In stark contrast, Bitcoin surged about 7% over the same period, adding roughly $130 billion to its market capitalization. The total cryptocurrency market gained close to $190 billion, highlighting a significant divergence between traditional equities and digital assets.
Precious metals also experienced sharp volatility. Silver prices briefly fell nearly 8% within minutes after touching a fresh record high, underscoring the turbulent market conditions.
Economist and perennial Bitcoin skeptic Peter Schiff seized on the rally to issue a warning. He labeled Bitcoin's recent price action a "huge sucker's rally" and urged investors to abandon digital assets in favor of physical commodities like gold and silver. "Big moves are coming in precious metals and Bitcoin. Investors need to prepare," Schiff stated, advising them to buy physical metal and mining stocks instead.

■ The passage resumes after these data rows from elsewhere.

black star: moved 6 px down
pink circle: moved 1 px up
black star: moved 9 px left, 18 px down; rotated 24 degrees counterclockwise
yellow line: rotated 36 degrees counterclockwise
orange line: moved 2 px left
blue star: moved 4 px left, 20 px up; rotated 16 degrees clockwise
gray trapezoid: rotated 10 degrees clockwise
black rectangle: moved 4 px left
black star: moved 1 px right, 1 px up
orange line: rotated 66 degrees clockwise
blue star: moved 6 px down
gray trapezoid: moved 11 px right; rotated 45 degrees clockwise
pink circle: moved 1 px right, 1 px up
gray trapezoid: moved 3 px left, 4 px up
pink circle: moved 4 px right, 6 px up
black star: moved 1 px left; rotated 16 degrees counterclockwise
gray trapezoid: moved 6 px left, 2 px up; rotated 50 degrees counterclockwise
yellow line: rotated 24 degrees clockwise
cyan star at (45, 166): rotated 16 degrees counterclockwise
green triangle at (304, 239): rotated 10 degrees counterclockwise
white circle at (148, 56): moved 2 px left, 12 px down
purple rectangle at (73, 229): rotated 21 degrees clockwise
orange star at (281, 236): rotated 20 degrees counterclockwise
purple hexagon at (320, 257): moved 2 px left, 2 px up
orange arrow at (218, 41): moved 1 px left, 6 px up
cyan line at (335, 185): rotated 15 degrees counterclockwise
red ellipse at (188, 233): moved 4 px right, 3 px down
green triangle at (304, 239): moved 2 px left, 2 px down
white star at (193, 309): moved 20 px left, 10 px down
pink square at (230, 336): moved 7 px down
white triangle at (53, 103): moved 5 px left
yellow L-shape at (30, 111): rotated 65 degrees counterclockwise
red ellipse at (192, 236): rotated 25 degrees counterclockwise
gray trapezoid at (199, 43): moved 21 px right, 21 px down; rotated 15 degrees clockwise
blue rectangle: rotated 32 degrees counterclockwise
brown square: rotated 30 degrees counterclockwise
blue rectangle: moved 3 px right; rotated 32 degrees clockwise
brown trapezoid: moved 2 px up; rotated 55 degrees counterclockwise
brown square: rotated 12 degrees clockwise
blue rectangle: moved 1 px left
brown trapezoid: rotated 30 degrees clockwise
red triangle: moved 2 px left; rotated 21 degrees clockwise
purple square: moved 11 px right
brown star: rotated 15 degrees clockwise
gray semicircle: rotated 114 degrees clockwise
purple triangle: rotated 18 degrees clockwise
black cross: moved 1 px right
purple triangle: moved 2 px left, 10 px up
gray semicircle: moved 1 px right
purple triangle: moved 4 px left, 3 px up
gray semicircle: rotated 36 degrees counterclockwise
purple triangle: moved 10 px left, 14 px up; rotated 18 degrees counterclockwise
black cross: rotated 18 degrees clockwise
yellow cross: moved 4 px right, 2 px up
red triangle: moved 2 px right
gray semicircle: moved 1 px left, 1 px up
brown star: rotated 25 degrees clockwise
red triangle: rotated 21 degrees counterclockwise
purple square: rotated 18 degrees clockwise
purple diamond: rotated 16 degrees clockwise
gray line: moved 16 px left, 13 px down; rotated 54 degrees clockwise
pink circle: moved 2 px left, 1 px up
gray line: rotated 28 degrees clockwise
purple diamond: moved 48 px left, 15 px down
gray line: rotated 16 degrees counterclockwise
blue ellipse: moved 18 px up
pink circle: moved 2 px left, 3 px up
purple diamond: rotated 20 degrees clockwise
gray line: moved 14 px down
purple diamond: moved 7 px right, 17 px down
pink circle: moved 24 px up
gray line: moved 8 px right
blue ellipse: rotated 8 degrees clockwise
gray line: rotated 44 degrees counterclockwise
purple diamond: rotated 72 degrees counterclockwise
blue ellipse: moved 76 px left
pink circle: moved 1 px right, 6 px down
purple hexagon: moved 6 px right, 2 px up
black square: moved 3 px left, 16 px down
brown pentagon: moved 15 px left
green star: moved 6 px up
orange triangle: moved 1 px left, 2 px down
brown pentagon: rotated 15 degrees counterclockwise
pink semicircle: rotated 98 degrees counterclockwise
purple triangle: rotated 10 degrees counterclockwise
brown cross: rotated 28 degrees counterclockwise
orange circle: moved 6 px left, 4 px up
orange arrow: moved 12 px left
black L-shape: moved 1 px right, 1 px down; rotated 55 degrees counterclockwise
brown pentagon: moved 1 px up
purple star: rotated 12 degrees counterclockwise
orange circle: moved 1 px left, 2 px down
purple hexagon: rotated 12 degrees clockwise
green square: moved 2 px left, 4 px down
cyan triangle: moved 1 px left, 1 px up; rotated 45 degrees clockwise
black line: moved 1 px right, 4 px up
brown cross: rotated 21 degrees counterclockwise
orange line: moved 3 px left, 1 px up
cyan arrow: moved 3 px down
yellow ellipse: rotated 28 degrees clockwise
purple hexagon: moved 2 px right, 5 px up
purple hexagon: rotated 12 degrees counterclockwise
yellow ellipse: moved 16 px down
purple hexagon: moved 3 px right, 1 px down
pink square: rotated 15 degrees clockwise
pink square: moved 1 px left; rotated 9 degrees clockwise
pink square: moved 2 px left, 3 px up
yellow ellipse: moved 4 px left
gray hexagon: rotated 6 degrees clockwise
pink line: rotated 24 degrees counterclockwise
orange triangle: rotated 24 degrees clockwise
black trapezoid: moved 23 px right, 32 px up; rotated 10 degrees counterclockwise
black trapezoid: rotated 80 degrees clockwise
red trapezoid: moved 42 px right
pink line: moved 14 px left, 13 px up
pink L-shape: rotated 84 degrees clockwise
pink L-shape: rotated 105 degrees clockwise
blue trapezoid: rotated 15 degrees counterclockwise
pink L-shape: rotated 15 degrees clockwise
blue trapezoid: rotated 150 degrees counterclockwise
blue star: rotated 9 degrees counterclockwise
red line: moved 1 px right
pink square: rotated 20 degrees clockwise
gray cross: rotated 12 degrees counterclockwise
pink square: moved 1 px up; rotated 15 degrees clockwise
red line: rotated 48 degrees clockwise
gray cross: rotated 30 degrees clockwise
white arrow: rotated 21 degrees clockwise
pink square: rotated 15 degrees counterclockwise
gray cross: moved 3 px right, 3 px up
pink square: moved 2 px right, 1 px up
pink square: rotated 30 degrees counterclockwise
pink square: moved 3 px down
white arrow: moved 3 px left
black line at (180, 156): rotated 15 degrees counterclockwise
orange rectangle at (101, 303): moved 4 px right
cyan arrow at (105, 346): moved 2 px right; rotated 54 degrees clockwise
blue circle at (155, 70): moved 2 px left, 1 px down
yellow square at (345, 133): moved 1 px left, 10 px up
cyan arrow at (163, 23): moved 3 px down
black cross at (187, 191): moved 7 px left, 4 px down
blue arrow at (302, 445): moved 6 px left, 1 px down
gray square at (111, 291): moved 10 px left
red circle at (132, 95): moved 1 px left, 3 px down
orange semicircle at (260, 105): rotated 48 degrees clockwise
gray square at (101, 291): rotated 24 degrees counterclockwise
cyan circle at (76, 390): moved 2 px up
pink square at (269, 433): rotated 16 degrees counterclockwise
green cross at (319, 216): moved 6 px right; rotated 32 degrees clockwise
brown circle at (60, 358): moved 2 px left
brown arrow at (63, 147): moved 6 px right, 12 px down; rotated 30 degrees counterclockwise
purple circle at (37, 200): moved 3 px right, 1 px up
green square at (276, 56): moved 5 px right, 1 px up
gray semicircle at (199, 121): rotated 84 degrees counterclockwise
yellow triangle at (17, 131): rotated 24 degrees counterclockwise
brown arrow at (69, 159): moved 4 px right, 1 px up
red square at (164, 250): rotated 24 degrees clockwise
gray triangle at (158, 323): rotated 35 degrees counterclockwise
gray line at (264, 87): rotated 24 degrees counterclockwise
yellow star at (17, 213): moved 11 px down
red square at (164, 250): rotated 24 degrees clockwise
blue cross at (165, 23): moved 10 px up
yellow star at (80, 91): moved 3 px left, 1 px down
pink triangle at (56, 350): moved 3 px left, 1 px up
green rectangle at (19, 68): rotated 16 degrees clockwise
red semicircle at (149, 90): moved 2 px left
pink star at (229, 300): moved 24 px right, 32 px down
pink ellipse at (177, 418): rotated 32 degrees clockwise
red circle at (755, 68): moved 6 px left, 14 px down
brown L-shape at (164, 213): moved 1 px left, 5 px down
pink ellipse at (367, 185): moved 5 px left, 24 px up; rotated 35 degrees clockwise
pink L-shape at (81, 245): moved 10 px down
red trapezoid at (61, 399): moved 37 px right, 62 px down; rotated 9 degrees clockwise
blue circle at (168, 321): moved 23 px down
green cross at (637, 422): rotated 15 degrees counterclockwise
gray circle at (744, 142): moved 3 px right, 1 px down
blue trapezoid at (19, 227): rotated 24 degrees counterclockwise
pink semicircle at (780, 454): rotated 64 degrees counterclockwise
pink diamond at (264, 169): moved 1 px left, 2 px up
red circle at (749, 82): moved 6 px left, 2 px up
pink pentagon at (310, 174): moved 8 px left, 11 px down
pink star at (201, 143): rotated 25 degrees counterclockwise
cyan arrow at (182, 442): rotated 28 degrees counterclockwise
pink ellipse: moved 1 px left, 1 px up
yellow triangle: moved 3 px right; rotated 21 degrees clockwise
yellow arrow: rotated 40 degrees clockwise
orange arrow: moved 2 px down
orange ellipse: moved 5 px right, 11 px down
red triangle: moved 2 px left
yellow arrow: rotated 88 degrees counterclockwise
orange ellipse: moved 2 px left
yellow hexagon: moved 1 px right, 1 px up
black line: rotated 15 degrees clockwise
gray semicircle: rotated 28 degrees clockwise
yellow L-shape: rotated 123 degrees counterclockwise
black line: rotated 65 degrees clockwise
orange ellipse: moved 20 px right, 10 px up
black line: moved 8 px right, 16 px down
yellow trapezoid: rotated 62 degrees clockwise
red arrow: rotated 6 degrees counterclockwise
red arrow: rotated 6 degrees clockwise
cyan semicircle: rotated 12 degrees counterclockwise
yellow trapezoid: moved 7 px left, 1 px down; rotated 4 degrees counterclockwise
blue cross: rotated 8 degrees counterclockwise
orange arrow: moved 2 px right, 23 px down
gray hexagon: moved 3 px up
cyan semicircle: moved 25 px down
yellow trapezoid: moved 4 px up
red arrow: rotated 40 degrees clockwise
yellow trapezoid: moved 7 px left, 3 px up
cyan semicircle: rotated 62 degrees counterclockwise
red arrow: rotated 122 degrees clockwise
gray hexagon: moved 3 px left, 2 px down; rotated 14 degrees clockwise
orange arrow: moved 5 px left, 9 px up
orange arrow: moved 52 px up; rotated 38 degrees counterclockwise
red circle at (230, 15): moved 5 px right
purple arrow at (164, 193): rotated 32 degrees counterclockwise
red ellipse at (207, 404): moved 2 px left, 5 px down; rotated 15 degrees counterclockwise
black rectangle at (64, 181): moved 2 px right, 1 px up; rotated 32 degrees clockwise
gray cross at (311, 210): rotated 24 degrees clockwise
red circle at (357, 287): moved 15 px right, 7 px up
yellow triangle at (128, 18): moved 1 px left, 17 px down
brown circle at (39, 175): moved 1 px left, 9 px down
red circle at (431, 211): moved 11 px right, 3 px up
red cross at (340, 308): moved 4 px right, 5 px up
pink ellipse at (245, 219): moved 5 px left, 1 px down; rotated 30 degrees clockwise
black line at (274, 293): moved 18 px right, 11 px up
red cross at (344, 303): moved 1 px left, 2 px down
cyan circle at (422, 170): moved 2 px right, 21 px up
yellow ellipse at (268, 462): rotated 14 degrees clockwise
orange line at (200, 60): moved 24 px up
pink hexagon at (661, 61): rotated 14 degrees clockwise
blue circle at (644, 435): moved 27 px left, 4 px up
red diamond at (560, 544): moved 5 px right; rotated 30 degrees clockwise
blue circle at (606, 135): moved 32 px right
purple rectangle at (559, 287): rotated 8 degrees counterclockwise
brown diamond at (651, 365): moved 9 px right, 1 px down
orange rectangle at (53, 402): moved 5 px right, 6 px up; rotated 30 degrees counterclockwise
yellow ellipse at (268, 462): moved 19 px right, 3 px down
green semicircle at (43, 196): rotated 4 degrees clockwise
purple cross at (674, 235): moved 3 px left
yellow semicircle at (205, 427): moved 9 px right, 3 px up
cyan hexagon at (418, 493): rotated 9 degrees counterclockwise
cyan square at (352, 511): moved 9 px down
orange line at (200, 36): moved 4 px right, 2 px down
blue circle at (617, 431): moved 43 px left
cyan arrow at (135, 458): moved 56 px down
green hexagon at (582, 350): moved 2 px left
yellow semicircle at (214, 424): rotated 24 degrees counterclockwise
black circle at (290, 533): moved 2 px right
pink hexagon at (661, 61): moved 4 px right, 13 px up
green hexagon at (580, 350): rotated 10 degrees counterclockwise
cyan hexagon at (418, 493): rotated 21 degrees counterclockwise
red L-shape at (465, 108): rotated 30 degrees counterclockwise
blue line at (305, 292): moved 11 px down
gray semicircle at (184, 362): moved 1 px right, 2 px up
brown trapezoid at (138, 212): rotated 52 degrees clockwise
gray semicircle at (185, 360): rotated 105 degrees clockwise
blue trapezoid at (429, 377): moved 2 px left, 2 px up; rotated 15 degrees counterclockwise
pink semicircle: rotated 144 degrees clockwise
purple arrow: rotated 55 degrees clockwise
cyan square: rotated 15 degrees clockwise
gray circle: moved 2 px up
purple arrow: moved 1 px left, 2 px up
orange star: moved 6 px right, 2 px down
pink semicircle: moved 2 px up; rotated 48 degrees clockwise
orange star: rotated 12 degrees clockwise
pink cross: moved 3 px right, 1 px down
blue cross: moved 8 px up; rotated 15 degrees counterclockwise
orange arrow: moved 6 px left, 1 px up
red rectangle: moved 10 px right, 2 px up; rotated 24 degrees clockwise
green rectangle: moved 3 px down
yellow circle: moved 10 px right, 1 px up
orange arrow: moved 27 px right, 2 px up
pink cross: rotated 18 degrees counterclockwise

Schiff argued that some traders were mistakenly exiting gold and silver mining positions to chase short-term gains in Bitcoin ETFs and MicroStrategy ($MSTR). "That’s a big mistake, and savvy traders should take advantage by buying mining stocks and selling Bitcoin and MSTR," he said. He also took aim at MicroStrategy's strategy, noting its stock trades at a discount to its Bitcoin holdings.
Schiff's long-term outlook remains deeply pessimistic. In a social media post on January 7, he predicted Bitcoin would "kill itself and those who own it" by 2035. This stands in direct opposition to bullish forecasts like that from investment firm VanEck, which has predicted Bitcoin could reach $1.9 million by 2050—a analysis Schiff dismissed as "worthless."
Bitcoin's price action saw it spike to an intraday high of $97,939 on January 14 before retracing some of its gains, demonstrating the volatility Schiff frequently criticizes.